Top of Records to use

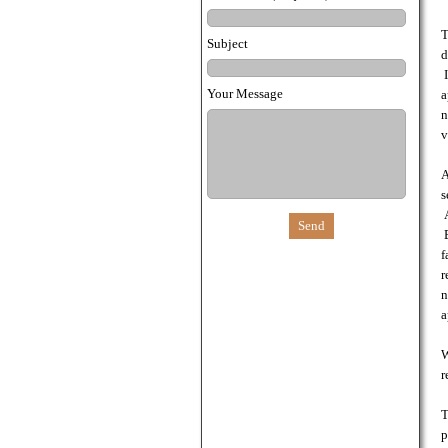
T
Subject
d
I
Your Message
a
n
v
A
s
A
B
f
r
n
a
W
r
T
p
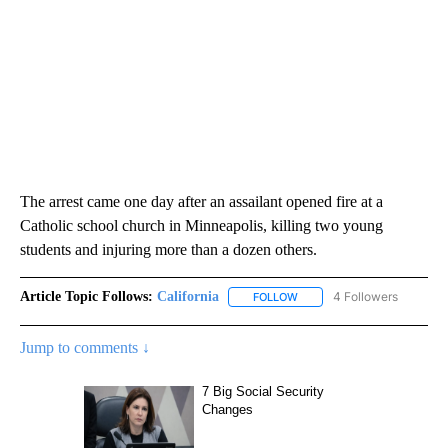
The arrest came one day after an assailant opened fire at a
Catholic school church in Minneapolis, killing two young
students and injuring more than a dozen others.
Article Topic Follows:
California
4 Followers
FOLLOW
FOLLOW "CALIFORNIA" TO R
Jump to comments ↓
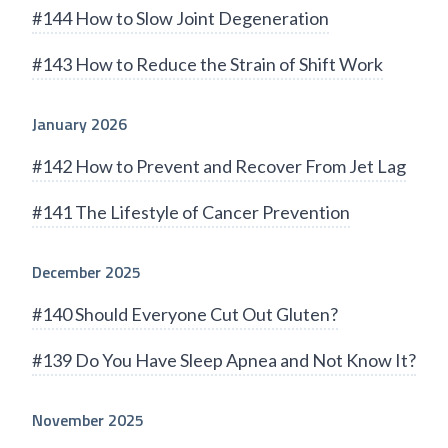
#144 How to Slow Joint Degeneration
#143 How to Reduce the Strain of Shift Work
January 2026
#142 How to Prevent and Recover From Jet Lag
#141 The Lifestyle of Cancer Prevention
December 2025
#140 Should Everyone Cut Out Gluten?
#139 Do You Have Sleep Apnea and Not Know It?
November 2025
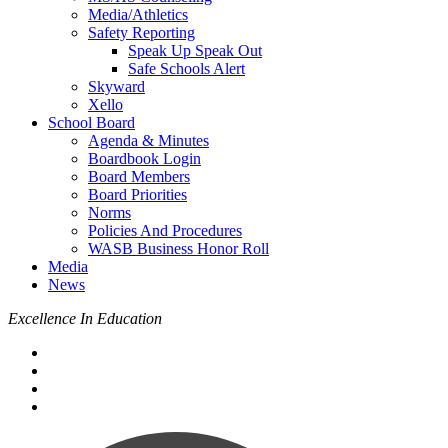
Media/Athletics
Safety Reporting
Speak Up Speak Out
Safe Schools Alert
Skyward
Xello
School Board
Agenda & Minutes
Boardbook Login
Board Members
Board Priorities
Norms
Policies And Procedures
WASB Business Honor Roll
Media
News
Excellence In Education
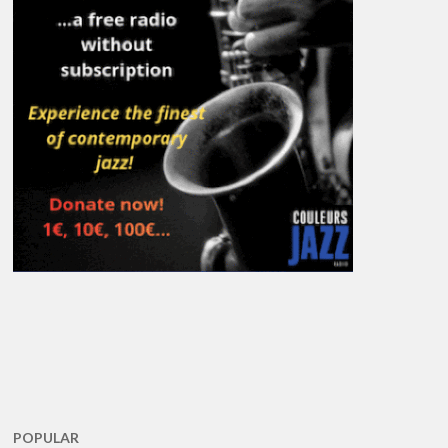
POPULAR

Bottom of Records to use
Top of Records to use

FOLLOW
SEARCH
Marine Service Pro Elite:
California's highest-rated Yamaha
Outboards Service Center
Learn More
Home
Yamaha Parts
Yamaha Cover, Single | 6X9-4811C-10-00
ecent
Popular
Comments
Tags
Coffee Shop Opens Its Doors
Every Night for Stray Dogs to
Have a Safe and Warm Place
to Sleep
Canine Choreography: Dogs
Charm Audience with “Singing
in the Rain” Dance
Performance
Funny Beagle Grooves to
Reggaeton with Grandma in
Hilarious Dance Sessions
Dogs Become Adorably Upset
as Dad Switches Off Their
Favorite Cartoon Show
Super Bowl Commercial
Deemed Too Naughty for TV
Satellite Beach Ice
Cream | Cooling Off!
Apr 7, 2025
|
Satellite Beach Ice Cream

Bottom of Records to use
Top of Records to use

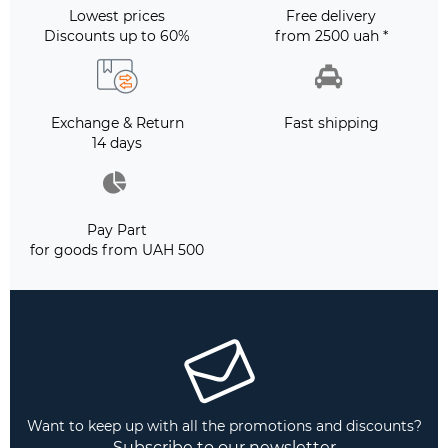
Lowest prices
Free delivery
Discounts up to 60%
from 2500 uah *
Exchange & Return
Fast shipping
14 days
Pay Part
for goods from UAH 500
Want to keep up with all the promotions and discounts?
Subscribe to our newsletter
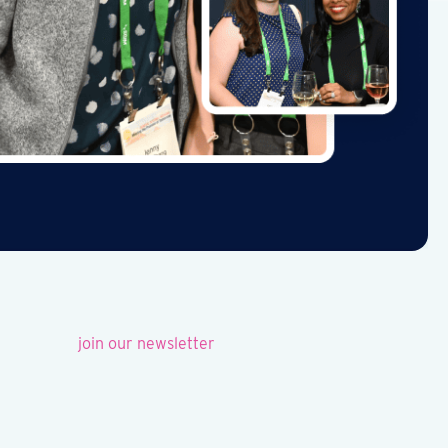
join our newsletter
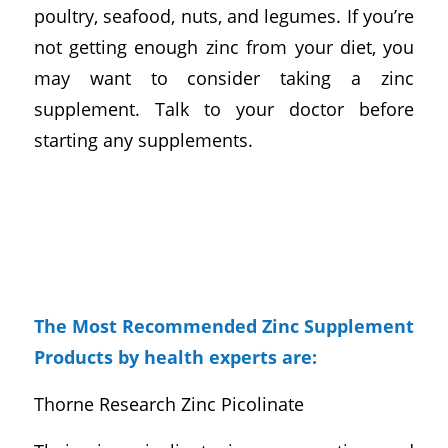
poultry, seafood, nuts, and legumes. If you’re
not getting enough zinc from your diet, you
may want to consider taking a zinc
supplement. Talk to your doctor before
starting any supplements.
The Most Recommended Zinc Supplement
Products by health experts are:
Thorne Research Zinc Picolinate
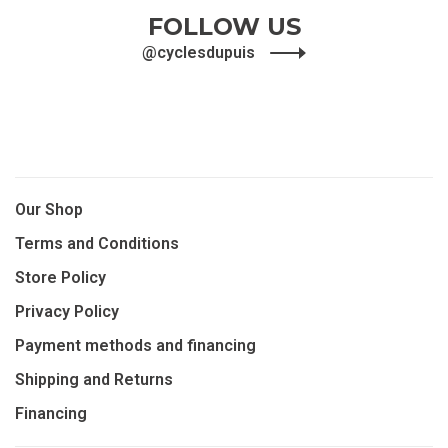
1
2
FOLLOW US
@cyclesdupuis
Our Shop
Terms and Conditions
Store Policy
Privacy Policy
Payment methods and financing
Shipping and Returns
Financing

Bottom of Records to use

#### [Your goal]
Find each line in the data above that contains the word "Cream" and copy those lines out.

#### [Task result]
Cream | Cooling Off!
Satellite Beach Ice Cream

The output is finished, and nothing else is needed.